Casanova on highway robbery



I've been rereading Casanova's memoirs about his visit to England in the 1760s, and is so often the case, it gives a picture of the time that's hard for our modern mind to really understand. Take this, for example.

"What do you think of highway robbers, then?"(he asks Sir Augustus Hervey, who may be this one, much later in life as Earl of Bristol.)



"I detest them as wretches dangerous to society, but I pity them when
I reflect that they are always riding towards the gallows. You go
out in a coach to pay a visit to a friend three or four miles out of
London.
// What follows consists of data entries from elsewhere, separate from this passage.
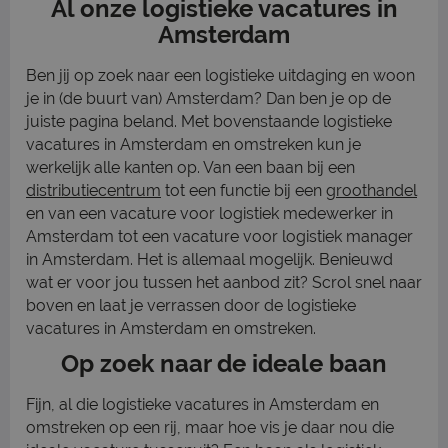
Al onze logistieke vacatures in
Amsterdam
Ben jij op zoek naar een logistieke uitdaging en woon
je in (de buurt van) Amsterdam? Dan ben je op de
juiste pagina beland. Met bovenstaande logistieke
vacatures in Amsterdam en omstreken kun je
werkelijk alle kanten op. Van een baan bij een
distributiecentrum
tot een functie bij een
groothandel
en van een vacature voor logistiek medewerker in
Amsterdam tot een vacature voor logistiek manager
in Amsterdam. Het is allemaal mogelijk. Benieuwd
wat er voor jou tussen het aanbod zit? Scrol snel naar
boven en laat je verrassen door de logistieke
vacatures in Amsterdam en omstreken.
Op zoek naar de ideale baan
Fijn, al die logistieke vacatures in Amsterdam en
omstreken op een rij, maar hoe vis je daar nou die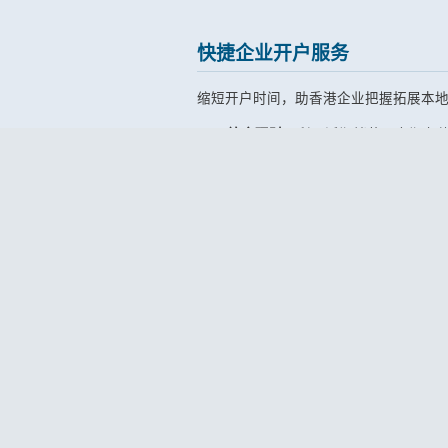
快捷企业开户服务
缩短开户时间，助香港企业把握拓展本
综合理财：
利用活期储蓄、定期存
全方位轻松理财：
企业可通过全线
支薪服务：
企业客户可选用强积金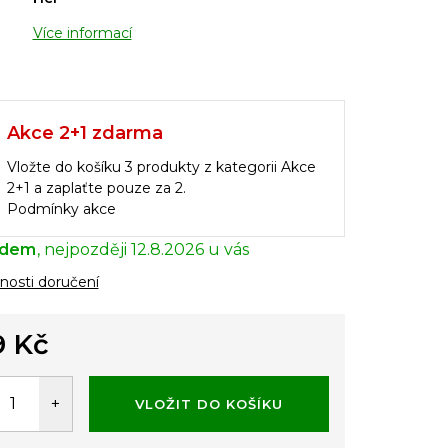
Více informací
Akce 2+1 zdarma
Vložte do košíku 3 produkty z kategorii Akce
2+1 a zaplaťte pouze za 2.
Podmínky akce
adem
12.8.2026
osti doručení
9 Kč
á
VLOŽIT DO KOŠÍKU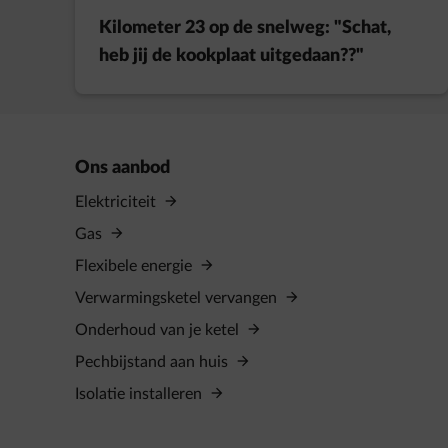
Kilometer 23 op de snelweg: "Schat,
heb jij de kookplaat uitgedaan??"
Ons aanbod
Elektriciteit
Gas
Flexibele energie
Verwarmingsketel vervangen
Onderhoud van je ketel
Pechbijstand aan huis
Isolatie installeren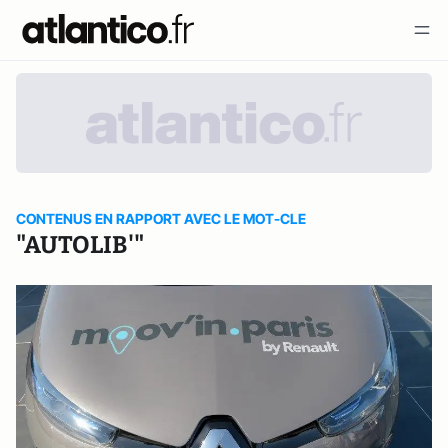
CONTENUS EN RAPPORT AVEC LE MOT-CLE
"AUTOLIB'"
A determined and agile-looking fellow springs upon you with
his pistol in his hand, and says, 'Your money or your life.' What
would you do in such a case?"

"If I had a pistol handy I would blow out his brains, and if not I
would give him my purse and call him a scoundrelly assassin."

"You would be wrong in both cases. If you killed him, you would be
hanged, for you have no right to take the law into your own hands;
and if you called him an assassin, he would tell you that he was no
assassin as he attacked you openly and gave you a free choice. Nay,
he is generous, for he might kill you and take your money as well.
You might, indeed, tell him he has an evil trade, and he would tell
you that you were right, and that he would try to avoid the gallows
as long as possible. He would then thank you and advise you never to
drive out of London without being accompanied by a mounted servant,
as then no robber would dare to attack you. We English always carry
two purses on our journeys; a small one for the robbers and a large
one for ourselves."

What answer could I make to such arguments, based as they were on the
national manners? England is a rich sea, but strewn with reefs, and
those who voyage there would do well to take precautions. Sir
Augustus Hervey's discourse gave me great pleasure."
I could paraphrase that. The past is a rich sea, but strewn with reefs, and
those who write there would do well to be very wary.